Ainsi, l’axiome Ahavath leréâk’a kamok’a n’est pas qu’un simple commandement moral, mais une clé pour la transformation spirituelle et l’éveil de la conscience. Il nous invite à transcender la dualité apparente entre le bien et le mal, entre soi et l’autre, pour embrasser une réalité où l’amour devient le principe unificateur de toute existence.
En hébreu, le précepte Ahavath Leréâk’a Kamok’a [אָהַבְתָּ לְרֵעֲךָ כָּמוֹךָ] contient une clé dans ses initiales alef-laméd-kaf [אלך]. Que l’on peut lire « vers toi », ou simplement « j’irai » [אֵלֵךְ]. Ces trois lettres encouragent à aller vers son prochain.
En pratiquant cet amour inconditionnel, nous devenons les artisans de notre propre rédemption et de celle de l’humanité tout entière. Chaque acte d’amour envers notre prochain est un pas vers la réalisation de notre unité fondamentale, un mouvement vers la guérison des brisures qui semblent nous séparer. C’est dans cette reconnaissance de l’unité dans la diversité que réside la véritable sagesse, et c’est par cet amour universel que nous pouvons espérer transformer notre monde, un cœur à la fois.
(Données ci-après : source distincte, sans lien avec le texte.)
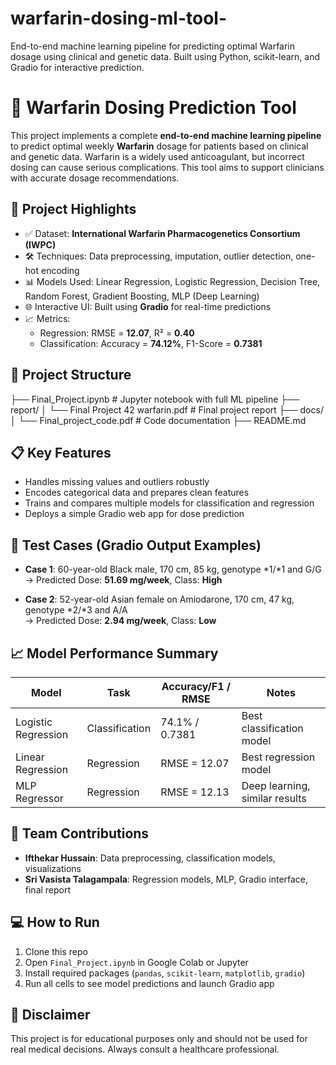 # warfarin-dosing-ml-tool-
End-to-end machine learning pipeline for predicting optimal Warfarin dosage using clinical and genetic data. Built using Python, scikit-learn, and Gradio for interactive prediction.

# 💊 Warfarin Dosing Prediction Tool

This project implements a complete **end-to-end machine learning pipeline** to predict optimal weekly **Warfarin** dosage for patients based on clinical and genetic data. Warfarin is a widely used anticoagulant, but incorrect dosing can cause serious complications. This tool aims to support clinicians with accurate dosage recommendations.

## 📌 Project Highlights

- ✅ Dataset: **International Warfarin Pharmacogenetics Consortium (IWPC)**
- 🛠️ Techniques: Data preprocessing, imputation, outlier detection, one-hot encoding
- 📊 Models Used: Linear Regression, Logistic Regression, Decision Tree, Random Forest, Gradient Boosting, MLP (Deep Learning)
- 🌐 Interactive UI: Built using **Gradio** for real-time predictions
- 📈 Metrics: 
  - Regression: RMSE = **12.07**, R² = **0.40**
  - Classification: Accuracy = **74.12%**, F1-Score = **0.7381**

## 📂 Project Structure

├── Final_Project.ipynb # Jupyter notebook with full ML pipeline
├── report/
│ └── Final Project 42 warfarin.pdf # Final project report
├── docs/
│ └── Final_project_code.pdf # Code documentation
├── README.md


## 📋 Key Features

- Handles missing values and outliers robustly
- Encodes categorical data and prepares clean features
- Trains and compares multiple models for classification and regression
- Deploys a simple Gradio web app for dose prediction

## 🧪 Test Cases (Gradio Output Examples)

- **Case 1**: 60-year-old Black male, 170 cm, 85 kg, genotype *1/*1 and G/G  
  → Predicted Dose: **51.69 mg/week**, Class: **High**

- **Case 2**: 52-year-old Asian female on Amiodarone, 170 cm, 47 kg, genotype *2/*3 and A/A  
  → Predicted Dose: **2.94 mg/week**, Class: **Low**

## 📈 Model Performance Summary

| Model                | Task         | Accuracy/F1 / RMSE | Notes                           |
|---------------------|--------------|---------------------|---------------------------------|
| Logistic Regression | Classification | 74.1% / 0.7381      | Best classification model       |
| Linear Regression   | Regression     | RMSE = 12.07        | Best regression model           |
| MLP Regressor       | Regression     | RMSE = 12.13        | Deep learning, similar results  |

## 🤝 Team Contributions

- **Ifthekar Hussain**: Data preprocessing, classification models, visualizations
- **Sri Vasista Talagampala**: Regression models, MLP, Gradio interface, final report

## 💻 How to Run

1. Clone this repo  
2. Open `Final_Project.ipynb` in Google Colab or Jupyter  
3. Install required packages (`pandas`, `scikit-learn`, `matplotlib`, `gradio`)  
4. Run all cells to see model predictions and launch Gradio app

## 📜 Disclaimer

This project is for educational purposes only and should not be used for real medical decisions. Always consult a healthcare professional.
En définitive, Le « Séfér Ha-Qanah » offre une perspective kabbalistique profonde sur le commandement « d’aimer son prochain ». Il nous invite à voir au-delà du simple précepte moral et à reconnaître l’interconnexion entre tous les êtres humains, créés dans l’image d’Élohim. L’amour du prochain devient alors un acte spirituel qui reflète l’Harmonie universelle, participe au Tiqoun Ôlam (Réparation du monde) et nous rapproche de l’Être.